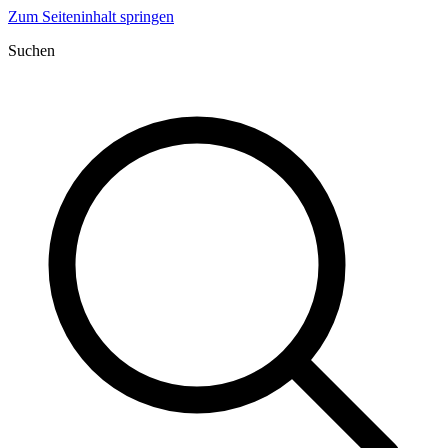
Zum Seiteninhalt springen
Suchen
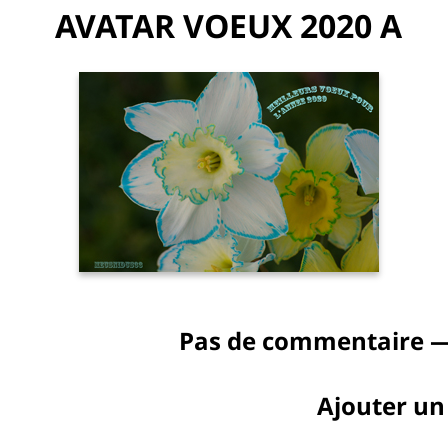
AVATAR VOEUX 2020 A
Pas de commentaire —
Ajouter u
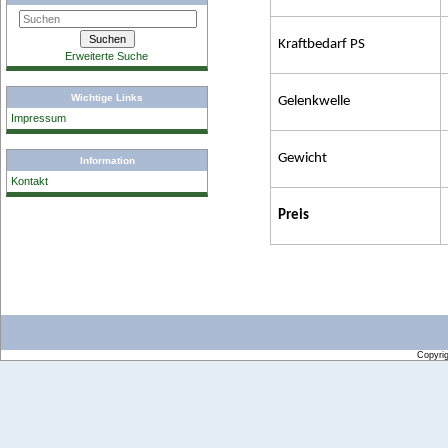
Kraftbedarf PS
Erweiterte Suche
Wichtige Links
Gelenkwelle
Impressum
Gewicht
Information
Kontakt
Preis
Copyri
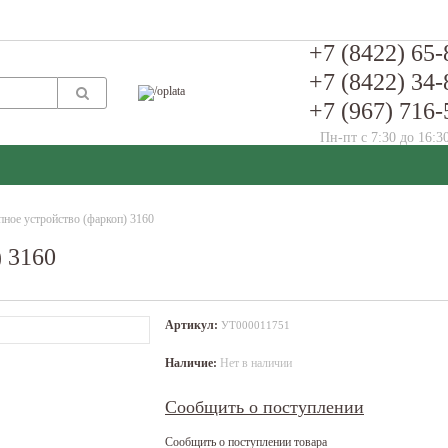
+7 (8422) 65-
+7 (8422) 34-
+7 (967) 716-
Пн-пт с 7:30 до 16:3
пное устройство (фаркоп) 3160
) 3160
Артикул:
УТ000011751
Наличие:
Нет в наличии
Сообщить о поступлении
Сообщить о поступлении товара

**EXERCISE:** Rename "Erweiterte Suche" to "Detailsuche" in these lines and leave all other text unchanged. Omit the pictures.

**SOLUTION FOR THIS EXERCISE:**
Zum Seiteninhalt springen
Suchen
AVATAR VOEUX 2020 A
Pas de commentaire —
Ajouter u
Kraftbedarf PS
Detailsuche
Wichtige Links
Gelenkwelle
Impressum
Gewicht
Information
Kontakt
Preis
Copyri
+7 (8422) 65-
+7 (8422) 34-
+7 (967) 716-
Пн-пт с 7:30 до 16:3
пное устройство (фаркоп) 3160
) 3160
Артикул:
УТ000011751
Наличие:
Нет в наличии
Сообщить о поступлении
Сообщить о поступлении товара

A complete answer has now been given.